One man's commonsense regulation is another man's cost
One man's commonsense regulation is another man's cost
Photo by John Moore/Getty Images

Commonsense is a buzzword that politicians like to throw around, but one man's commonsense is another man's burden. Countries all over the world go through periods, usually during times of great economic growth, where regulation is viewed as a sin that inhibits economic growth instead of an attempt to force businesses to recognize the costs they might displace onto their workers, communities, the environment, and so on. During these times, people advocate for "commonsense regulation," but what happens is all regulation tends to be undermined while regulators grow negligent in their responsibilities. As such, we need to actually question what is meant by "commonsense regulation."

When Chile experienced an earthquake 500 times more powerful than the devastating 2010 tremor that leveled Port-Au-Prince weeks earlier, the world was forced to face the reality that the poor are more likely to die in a natural disaster than the rich, despite the magnitude of the crisis, due to poor construction and weak, unenforced regulation. As such, we must learn from the Chilean and Haitian earthquakes the importance of regulation. North America has many geographic regions similar to Chile in terms of earthquake potential, but we have also experienced a similar political dynamic in recent years. Unlike Haiti, Chile has grown accustom to major tremors, thus its building codes are, at least, as strict as the US and Japan; however, a wave of anti-regulationism may lead to many newer buildings collapsing during a future powerful quake.

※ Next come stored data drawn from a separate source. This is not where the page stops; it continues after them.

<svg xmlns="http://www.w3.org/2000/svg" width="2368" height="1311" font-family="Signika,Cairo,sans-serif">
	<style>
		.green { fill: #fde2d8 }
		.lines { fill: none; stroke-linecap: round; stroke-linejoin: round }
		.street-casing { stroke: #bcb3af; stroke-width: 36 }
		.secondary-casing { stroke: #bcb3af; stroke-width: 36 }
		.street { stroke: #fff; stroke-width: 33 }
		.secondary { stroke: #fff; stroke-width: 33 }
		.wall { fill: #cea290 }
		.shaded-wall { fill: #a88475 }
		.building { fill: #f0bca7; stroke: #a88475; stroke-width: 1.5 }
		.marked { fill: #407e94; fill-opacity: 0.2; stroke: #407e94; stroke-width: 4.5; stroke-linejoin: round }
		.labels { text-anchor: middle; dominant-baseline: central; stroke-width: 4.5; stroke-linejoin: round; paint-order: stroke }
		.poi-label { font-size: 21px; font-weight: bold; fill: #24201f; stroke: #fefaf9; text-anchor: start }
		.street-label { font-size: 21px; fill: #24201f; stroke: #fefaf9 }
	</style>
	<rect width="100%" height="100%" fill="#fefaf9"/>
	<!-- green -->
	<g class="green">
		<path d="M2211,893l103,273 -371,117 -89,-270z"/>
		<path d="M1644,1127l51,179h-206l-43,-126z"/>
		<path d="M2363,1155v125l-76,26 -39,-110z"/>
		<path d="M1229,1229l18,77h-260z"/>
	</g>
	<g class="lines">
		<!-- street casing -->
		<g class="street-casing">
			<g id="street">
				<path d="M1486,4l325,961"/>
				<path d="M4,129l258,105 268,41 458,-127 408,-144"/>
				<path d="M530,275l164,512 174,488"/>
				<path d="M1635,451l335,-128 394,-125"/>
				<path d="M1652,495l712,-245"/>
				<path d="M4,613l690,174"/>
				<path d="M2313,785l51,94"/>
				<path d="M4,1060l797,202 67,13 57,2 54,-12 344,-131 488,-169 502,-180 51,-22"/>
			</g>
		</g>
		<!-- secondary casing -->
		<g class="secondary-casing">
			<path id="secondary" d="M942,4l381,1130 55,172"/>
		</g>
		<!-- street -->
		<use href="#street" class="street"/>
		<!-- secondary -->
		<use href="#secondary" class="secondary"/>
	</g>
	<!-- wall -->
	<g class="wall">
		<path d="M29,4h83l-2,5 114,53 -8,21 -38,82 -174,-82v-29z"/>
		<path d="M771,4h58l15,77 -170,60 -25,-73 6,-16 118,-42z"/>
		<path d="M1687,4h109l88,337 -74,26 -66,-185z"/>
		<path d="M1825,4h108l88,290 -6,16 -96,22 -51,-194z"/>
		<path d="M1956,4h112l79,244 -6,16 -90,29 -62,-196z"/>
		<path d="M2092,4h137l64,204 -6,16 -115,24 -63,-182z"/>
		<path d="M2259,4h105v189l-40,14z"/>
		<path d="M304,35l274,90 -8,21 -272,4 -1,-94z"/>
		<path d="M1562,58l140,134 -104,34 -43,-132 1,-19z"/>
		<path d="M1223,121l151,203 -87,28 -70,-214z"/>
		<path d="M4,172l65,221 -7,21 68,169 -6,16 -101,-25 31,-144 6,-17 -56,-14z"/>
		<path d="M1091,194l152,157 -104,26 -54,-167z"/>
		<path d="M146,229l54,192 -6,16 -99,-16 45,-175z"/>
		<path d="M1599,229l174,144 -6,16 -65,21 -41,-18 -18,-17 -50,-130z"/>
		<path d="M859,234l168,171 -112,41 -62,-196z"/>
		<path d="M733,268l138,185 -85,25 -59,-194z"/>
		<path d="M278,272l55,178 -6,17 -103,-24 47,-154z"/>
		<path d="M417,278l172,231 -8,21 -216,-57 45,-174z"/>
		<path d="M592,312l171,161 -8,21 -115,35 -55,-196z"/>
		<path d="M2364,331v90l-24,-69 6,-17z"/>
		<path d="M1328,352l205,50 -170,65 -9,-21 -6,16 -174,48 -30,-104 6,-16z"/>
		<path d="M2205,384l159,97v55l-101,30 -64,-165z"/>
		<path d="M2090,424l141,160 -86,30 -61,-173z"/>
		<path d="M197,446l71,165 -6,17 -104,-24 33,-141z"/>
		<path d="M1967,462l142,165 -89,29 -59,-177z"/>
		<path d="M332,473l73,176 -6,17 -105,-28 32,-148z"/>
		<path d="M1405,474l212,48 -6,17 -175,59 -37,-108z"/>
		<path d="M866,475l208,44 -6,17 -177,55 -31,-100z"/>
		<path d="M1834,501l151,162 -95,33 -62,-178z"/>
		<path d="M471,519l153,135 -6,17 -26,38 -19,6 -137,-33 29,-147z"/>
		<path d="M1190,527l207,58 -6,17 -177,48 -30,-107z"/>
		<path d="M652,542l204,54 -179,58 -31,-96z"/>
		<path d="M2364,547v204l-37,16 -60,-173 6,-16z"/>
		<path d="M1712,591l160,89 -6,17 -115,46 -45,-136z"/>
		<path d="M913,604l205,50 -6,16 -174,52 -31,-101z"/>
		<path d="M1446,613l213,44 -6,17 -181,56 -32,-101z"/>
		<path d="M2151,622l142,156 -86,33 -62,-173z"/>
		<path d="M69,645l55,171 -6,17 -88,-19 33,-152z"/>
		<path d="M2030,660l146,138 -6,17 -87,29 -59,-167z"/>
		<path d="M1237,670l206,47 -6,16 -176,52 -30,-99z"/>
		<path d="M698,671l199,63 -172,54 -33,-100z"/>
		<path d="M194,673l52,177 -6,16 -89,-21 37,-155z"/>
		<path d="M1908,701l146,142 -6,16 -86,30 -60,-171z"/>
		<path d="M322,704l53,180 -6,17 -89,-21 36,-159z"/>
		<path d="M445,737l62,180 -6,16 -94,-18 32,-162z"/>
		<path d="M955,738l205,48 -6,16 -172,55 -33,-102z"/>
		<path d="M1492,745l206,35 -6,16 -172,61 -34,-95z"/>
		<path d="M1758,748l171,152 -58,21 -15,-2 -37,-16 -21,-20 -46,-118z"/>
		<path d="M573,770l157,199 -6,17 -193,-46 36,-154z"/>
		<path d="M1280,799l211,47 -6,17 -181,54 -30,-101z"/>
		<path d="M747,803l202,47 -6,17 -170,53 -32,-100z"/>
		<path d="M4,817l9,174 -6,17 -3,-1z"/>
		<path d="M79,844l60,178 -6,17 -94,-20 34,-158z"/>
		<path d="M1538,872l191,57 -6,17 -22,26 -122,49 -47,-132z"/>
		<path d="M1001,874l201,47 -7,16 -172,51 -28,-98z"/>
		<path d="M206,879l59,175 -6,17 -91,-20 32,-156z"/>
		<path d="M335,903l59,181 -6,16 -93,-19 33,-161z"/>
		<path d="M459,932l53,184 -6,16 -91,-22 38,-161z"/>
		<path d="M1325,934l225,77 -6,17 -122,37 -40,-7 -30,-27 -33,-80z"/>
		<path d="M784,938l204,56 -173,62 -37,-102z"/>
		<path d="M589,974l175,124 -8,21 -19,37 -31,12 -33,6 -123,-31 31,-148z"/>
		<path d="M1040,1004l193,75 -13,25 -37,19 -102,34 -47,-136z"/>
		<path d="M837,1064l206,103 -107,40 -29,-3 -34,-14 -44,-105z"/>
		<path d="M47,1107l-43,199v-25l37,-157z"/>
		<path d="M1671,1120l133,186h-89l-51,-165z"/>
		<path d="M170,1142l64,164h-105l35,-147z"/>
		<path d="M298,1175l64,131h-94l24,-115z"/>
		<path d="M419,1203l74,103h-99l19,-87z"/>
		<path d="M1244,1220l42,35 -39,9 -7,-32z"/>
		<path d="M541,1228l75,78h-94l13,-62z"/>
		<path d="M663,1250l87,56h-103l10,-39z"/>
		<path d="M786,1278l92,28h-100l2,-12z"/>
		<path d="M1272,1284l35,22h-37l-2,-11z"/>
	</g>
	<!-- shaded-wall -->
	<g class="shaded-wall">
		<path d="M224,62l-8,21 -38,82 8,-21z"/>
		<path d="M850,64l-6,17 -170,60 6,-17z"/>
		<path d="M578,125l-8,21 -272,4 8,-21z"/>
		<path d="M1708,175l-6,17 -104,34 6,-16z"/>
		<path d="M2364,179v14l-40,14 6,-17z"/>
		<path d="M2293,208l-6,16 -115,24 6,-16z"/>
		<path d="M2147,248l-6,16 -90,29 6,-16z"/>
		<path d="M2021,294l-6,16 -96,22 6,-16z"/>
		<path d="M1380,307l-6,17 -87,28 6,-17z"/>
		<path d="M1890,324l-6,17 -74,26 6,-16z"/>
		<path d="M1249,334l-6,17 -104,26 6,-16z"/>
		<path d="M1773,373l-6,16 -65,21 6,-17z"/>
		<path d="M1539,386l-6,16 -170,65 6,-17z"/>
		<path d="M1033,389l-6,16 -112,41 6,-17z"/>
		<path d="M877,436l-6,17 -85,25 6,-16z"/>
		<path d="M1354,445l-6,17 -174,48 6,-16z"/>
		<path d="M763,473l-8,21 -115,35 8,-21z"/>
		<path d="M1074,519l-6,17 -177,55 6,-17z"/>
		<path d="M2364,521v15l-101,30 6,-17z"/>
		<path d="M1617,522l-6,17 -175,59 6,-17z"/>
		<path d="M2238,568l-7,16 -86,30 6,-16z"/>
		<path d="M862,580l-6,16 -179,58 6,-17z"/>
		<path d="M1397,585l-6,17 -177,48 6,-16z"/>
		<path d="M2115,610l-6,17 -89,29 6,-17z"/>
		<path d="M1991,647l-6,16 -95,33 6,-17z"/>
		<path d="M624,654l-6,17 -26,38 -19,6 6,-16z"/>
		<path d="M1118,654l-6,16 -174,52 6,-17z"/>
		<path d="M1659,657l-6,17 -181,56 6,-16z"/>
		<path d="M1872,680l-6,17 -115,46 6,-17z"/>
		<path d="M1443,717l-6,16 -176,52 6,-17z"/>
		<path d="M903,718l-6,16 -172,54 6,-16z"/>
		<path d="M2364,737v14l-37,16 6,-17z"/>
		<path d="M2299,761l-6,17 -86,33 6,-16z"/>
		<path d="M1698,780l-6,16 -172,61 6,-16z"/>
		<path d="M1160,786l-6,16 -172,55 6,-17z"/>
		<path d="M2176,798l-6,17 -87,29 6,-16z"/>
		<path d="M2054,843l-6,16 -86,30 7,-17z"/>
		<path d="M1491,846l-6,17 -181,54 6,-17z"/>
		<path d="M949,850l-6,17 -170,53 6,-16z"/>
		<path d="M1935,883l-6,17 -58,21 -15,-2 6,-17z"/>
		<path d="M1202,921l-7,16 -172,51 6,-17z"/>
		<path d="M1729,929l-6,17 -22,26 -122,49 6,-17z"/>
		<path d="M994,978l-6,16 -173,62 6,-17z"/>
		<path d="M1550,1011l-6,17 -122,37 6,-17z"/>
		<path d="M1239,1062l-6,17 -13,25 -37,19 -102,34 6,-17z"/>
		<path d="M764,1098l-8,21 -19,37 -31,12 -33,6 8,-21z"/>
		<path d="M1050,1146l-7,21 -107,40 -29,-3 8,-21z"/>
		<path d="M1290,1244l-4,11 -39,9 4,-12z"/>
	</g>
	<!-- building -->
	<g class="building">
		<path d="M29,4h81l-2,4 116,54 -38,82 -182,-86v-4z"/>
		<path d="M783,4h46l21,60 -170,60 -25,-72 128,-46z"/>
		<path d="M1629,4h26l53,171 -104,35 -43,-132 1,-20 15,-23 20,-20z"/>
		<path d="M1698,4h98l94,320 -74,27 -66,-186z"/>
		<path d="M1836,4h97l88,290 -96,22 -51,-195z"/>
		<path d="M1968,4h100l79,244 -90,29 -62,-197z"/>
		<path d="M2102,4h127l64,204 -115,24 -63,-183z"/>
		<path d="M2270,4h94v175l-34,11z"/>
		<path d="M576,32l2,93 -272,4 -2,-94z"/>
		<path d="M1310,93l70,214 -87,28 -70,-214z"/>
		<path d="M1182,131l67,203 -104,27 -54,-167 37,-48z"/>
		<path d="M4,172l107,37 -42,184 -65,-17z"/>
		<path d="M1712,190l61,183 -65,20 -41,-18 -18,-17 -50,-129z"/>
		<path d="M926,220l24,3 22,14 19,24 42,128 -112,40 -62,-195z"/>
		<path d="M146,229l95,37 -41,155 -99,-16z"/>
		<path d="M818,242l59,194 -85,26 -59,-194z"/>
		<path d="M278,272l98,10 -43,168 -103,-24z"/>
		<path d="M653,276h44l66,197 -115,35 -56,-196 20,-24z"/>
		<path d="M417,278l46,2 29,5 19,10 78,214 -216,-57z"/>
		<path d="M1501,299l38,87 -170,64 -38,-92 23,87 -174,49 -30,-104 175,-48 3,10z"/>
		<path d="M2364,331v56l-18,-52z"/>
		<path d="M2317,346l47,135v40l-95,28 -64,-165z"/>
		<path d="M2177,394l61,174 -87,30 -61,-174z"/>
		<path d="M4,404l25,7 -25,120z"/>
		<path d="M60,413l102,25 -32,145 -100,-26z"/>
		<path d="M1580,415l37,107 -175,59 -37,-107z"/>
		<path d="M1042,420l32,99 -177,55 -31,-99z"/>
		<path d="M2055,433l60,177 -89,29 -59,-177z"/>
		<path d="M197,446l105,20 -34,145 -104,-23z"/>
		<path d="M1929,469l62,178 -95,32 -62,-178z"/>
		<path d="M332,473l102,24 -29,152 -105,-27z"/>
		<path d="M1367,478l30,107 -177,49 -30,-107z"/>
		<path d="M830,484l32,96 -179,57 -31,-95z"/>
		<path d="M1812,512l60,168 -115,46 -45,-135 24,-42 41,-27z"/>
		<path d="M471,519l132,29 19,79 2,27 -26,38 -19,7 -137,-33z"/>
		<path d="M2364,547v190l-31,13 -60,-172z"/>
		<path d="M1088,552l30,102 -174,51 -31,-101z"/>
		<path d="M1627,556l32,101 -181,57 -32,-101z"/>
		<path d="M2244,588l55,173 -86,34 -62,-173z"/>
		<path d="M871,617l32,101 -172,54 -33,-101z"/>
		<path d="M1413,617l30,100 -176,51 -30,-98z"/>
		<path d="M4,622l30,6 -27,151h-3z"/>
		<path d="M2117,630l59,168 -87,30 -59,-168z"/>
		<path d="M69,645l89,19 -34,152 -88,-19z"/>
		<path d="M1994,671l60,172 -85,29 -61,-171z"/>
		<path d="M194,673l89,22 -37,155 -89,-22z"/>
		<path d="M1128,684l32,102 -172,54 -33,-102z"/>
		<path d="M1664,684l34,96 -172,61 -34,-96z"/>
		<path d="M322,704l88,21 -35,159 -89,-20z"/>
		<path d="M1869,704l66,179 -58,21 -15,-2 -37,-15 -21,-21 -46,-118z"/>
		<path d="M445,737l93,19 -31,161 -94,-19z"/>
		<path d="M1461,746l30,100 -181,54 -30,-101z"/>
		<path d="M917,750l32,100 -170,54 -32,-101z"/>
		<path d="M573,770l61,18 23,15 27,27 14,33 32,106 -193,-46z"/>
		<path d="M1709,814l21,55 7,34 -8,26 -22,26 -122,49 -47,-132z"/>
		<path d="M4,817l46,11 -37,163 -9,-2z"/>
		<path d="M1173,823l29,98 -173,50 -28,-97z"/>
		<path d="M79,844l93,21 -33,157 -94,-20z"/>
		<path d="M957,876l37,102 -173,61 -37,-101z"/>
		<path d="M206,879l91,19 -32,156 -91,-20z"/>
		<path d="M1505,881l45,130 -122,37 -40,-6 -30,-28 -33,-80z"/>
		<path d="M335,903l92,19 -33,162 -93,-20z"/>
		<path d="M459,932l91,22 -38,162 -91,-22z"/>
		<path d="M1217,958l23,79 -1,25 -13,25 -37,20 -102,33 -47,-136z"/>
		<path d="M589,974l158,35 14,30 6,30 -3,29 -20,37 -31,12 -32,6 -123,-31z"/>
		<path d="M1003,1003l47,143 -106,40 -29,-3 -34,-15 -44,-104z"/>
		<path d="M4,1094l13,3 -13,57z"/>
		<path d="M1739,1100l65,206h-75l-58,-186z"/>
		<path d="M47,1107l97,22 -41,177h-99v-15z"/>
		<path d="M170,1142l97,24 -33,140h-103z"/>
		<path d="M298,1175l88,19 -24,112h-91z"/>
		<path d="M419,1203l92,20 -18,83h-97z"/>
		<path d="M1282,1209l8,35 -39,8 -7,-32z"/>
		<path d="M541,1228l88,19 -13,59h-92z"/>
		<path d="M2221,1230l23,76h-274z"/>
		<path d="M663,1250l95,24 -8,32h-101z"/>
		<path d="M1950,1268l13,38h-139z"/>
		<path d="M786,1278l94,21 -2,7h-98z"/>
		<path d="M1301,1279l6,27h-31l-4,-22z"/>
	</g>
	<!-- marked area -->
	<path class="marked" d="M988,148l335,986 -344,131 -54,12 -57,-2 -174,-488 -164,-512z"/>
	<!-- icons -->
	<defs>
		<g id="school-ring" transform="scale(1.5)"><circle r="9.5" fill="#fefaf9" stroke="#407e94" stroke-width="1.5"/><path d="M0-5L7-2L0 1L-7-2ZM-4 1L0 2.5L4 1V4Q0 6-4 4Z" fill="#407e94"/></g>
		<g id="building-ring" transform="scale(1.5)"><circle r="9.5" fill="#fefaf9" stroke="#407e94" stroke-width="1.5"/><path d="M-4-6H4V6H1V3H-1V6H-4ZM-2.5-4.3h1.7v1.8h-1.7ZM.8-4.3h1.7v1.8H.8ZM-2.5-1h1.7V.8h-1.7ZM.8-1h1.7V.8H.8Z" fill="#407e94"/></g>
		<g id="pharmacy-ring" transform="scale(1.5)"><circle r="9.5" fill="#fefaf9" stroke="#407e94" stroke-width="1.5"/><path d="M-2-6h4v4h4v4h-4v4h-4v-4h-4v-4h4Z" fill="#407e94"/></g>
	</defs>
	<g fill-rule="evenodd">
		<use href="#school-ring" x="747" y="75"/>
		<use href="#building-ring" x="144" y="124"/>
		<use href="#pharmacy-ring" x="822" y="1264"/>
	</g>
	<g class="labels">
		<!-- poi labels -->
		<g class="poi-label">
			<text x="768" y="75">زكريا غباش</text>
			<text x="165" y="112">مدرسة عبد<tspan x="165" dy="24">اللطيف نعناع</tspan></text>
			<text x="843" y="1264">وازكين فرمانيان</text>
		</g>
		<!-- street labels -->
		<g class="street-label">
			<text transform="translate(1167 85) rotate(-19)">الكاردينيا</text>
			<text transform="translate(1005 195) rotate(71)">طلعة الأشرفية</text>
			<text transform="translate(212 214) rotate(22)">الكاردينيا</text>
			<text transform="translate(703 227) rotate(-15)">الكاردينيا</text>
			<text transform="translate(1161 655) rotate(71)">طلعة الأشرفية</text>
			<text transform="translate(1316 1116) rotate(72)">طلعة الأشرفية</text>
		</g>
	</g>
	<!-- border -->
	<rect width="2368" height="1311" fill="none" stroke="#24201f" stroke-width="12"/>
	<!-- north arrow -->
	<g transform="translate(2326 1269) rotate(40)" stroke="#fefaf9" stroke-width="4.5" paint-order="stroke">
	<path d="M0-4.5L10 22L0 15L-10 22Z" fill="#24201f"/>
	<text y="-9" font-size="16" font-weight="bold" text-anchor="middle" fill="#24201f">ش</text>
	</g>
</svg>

Buildings are technologies composed of several little technologies. Like all technologies, their quality depends largely upon the business models behind their design, marketing, and distribution. During the 2009 Padang Earthquake, as well as the 2008 Sichuan Earthquake, the most modern buildings collapsed, leaving only older structures standing. From Chile to China, good economic times have lead to deregulation and weak regulatory oversight just as it has in the United States. While a push for better regulation of the banking industry in the face of the Great Recession resulted in reforms and the Deep Horizon oil spill lead to a review of policies, the rotten fruits of weak regulation have not been realized in the US construction industry, so far.

The tendency of governments to rely on reactionary policies based on "commonsense" regulation leaves the fate of many Americans in the hands of business interests. Unfortunately, trends in business have been to focus on short-term profits without regard to the long-term needs of our civilization. This short-sighted view has lead to faulted, lower-quality products that are designed to last a very short period of time, at best. Meanwhile, the functional of products and technologies must account for environmental conditions, such as the possibility of a strong earthquake, and available resources, yet current business models push one-size-fits-all blueprints. When regulation fails to address these shortcomings of business, the cost is far greater for far more people, instead of those who profited the most.

When the economy is good, those against regulation and government influence step up their campaigns to push for deregulation. Although they supposedly target unhealthy and nonsense regulation, these activists generally show no regard for "commonsense" regulation until devastation strikes, thus the consequence of this sentiment on a national scale is deregulation and weak applications of regulations across the board. After crises like the Great Recession fueled by the cost of Wall Street’s sins and the Deep Horizon oil spill, people suddenly want massive regulation. The resulting vicious cycle of over then under regulation ultimately hurts our society while unnecessarily endangering lives. Moreover, we must learn to define what is meant by "commonsense" regulation as a society before we break this viscous cycle.